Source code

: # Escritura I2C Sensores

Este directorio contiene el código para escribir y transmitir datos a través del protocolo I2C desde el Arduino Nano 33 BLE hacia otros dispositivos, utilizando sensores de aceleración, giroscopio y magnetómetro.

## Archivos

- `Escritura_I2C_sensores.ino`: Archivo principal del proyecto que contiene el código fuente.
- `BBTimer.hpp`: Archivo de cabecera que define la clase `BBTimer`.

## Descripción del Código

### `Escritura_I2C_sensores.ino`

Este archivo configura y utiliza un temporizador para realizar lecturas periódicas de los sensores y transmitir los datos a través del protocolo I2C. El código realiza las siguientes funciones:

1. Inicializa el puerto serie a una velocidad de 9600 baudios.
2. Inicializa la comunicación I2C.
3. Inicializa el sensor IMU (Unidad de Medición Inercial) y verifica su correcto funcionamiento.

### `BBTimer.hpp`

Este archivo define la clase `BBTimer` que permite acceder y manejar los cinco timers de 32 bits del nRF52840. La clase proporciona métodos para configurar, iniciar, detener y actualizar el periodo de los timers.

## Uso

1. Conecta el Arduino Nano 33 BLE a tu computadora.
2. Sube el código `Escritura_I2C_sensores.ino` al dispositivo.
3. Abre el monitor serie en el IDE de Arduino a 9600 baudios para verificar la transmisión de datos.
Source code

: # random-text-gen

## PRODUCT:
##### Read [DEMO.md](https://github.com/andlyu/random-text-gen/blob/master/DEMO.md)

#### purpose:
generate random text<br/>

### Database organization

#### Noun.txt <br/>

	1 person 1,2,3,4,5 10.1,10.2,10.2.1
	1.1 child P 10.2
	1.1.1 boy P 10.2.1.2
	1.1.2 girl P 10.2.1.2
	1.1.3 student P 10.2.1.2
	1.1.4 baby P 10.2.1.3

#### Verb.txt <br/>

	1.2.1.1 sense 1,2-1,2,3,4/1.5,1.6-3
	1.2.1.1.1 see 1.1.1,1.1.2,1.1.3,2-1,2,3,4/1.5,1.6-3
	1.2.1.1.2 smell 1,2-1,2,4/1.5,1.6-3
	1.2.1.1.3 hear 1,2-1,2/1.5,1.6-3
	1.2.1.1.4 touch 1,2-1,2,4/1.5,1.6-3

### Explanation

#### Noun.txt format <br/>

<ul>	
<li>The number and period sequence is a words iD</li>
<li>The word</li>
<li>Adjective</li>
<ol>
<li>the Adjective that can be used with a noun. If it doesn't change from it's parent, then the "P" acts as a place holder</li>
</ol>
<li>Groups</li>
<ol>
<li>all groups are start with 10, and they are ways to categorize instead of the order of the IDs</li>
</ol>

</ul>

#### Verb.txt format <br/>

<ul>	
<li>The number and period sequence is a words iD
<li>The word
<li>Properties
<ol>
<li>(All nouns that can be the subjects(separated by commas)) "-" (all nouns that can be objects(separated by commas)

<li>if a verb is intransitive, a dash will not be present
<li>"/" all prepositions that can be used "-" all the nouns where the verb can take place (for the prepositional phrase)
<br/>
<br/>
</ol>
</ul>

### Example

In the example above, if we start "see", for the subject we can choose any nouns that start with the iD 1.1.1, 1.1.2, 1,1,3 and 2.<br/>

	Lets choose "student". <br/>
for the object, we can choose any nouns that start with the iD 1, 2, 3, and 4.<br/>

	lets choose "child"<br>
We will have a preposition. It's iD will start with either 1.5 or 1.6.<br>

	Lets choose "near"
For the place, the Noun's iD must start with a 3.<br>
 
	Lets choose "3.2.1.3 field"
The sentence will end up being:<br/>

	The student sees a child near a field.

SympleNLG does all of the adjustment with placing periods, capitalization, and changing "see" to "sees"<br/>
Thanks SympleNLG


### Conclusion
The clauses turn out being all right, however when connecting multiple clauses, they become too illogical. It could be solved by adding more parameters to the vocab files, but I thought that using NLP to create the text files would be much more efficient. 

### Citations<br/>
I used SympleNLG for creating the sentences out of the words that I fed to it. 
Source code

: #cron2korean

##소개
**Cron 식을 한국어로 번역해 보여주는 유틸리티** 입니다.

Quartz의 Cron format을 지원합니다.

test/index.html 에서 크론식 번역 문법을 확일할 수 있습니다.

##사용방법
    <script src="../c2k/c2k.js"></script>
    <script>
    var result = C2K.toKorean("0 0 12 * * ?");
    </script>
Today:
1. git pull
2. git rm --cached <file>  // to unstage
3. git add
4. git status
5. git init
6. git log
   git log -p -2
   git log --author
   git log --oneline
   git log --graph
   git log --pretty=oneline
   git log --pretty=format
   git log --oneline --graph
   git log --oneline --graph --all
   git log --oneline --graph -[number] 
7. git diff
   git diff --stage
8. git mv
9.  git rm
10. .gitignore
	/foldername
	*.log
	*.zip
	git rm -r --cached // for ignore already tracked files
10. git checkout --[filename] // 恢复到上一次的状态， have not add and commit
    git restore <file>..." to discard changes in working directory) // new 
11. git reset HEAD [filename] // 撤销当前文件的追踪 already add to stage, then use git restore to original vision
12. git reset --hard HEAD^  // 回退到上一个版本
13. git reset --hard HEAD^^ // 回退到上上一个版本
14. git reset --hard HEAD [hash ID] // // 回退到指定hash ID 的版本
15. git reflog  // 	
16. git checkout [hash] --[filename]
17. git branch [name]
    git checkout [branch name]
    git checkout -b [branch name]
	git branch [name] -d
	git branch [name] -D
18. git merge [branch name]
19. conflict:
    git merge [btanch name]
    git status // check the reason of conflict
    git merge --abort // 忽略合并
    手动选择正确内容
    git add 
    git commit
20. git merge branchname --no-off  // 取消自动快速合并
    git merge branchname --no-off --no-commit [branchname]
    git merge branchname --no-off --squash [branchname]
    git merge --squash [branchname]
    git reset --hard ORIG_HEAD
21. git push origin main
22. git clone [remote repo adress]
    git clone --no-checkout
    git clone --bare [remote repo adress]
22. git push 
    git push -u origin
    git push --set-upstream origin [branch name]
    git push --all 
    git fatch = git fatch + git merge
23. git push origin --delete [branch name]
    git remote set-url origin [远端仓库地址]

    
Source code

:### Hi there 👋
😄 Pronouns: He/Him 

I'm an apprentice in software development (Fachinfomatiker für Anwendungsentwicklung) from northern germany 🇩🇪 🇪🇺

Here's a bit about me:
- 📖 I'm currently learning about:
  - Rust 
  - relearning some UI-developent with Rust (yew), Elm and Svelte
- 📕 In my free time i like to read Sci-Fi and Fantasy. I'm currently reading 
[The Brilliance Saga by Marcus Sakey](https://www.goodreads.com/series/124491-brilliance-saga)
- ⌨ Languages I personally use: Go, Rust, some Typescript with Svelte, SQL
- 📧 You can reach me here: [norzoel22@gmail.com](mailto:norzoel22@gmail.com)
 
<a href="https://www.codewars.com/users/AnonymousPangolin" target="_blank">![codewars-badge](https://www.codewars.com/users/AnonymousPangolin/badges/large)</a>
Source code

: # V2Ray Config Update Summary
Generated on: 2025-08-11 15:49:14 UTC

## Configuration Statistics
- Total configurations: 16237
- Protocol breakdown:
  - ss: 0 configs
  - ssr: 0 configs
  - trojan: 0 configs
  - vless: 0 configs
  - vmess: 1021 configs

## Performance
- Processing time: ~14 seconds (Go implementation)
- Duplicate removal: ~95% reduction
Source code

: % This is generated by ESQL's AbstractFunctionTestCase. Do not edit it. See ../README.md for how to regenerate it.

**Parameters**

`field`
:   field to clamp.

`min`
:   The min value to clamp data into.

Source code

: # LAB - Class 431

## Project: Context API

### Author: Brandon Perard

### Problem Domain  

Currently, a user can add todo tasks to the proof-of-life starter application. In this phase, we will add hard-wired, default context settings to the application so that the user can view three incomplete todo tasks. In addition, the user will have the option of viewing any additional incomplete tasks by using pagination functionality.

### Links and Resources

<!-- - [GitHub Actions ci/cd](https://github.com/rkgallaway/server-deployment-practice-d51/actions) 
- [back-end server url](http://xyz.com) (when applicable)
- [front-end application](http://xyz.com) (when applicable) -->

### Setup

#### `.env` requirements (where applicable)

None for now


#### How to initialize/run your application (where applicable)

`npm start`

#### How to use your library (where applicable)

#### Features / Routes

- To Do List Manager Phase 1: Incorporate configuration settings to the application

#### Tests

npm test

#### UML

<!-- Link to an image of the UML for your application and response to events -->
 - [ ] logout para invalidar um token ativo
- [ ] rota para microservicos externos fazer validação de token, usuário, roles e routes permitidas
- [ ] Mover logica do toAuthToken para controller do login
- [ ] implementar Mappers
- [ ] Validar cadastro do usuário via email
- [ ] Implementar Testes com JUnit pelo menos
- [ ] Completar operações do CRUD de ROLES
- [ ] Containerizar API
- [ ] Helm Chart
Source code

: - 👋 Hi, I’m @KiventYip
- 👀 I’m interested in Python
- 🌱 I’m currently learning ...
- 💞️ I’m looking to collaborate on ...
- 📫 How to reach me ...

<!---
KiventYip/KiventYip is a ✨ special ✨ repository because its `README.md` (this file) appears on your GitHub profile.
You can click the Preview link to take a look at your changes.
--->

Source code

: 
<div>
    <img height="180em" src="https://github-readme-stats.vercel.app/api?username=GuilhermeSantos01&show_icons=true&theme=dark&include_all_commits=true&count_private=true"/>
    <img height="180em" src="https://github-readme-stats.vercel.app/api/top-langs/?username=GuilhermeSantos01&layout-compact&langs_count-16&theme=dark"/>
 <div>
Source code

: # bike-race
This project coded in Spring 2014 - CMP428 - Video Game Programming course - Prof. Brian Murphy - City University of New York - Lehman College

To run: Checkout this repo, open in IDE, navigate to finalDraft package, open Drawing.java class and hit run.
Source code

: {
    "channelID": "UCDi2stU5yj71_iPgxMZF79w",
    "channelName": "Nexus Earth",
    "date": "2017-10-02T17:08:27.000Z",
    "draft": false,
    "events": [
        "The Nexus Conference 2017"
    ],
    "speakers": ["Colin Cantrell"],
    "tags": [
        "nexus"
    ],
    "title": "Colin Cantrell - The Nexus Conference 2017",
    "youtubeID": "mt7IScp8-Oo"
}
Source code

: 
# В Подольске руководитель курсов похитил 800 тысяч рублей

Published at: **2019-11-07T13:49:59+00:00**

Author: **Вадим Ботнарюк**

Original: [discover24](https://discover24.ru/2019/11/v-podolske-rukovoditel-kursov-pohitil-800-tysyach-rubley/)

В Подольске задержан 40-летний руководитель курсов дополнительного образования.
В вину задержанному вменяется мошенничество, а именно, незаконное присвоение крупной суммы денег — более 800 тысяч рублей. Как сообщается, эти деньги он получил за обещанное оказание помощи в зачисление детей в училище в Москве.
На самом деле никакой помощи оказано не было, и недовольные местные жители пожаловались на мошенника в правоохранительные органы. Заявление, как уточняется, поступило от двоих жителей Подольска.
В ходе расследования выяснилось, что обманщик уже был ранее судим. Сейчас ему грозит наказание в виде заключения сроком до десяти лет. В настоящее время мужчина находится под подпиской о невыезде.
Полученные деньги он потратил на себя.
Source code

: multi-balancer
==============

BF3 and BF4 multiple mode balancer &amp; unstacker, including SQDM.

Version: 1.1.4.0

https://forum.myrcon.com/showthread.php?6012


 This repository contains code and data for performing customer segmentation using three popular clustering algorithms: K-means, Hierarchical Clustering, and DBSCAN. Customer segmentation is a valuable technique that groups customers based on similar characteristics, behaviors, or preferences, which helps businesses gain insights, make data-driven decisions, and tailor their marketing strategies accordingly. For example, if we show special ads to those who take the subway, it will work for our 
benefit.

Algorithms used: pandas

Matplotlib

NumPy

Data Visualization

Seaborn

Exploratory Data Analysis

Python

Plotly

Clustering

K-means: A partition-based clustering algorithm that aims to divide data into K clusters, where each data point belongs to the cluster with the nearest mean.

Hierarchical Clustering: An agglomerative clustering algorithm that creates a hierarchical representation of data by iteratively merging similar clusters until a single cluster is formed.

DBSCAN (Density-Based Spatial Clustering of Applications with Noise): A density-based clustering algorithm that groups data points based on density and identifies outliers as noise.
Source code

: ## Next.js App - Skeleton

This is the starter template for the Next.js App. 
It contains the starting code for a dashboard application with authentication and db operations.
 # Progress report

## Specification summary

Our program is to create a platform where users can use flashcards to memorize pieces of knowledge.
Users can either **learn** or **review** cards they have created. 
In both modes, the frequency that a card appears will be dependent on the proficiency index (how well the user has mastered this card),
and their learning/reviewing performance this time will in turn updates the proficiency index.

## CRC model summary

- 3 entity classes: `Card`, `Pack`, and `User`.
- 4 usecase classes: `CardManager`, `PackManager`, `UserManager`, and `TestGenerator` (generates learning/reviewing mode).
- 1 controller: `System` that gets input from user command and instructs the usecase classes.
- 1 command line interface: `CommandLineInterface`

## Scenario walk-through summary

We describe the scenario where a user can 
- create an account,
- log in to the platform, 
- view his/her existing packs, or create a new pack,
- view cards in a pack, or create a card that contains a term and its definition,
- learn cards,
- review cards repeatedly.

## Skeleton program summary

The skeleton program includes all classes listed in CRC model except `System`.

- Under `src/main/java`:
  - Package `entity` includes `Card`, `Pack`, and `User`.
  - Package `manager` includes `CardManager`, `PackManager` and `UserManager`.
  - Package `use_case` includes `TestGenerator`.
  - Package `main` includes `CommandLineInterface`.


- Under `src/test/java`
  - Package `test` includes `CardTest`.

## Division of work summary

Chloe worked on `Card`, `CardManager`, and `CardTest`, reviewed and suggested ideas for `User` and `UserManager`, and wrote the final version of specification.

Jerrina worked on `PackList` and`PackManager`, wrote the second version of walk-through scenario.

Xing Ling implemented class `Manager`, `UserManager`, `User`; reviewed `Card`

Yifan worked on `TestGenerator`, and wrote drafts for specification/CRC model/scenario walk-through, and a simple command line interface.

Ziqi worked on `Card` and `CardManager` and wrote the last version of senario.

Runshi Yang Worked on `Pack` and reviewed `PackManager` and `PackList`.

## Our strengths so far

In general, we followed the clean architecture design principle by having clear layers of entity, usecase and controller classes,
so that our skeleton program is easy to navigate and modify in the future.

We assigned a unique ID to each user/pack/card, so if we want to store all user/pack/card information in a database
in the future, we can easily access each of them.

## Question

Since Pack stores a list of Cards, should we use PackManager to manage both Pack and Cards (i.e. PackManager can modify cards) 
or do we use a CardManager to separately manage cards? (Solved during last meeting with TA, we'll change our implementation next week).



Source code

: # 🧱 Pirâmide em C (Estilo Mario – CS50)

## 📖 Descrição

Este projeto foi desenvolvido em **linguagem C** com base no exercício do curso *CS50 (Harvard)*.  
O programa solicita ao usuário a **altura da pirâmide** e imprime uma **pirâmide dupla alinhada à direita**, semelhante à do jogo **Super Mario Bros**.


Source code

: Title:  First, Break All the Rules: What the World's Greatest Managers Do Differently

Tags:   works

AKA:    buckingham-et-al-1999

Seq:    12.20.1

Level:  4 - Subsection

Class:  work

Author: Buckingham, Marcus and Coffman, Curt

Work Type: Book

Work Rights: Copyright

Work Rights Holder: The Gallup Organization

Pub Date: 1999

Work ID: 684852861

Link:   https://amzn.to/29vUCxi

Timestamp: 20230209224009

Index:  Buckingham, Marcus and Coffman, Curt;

◇ ◇ ◇ ◇ ◇

▶ [Job] Your output should be an exact transcription of the line that holds "Pub Date: 1999" and each line after it through the end of the listing above.

▶ [Answer space]
Pub Date: 1999

Work ID: 684852861

Link:   https://amzn.to/29vUCxi

Timestamp: 20230209224009

Index:  Buckingham, Marcus and Coffman, Curt;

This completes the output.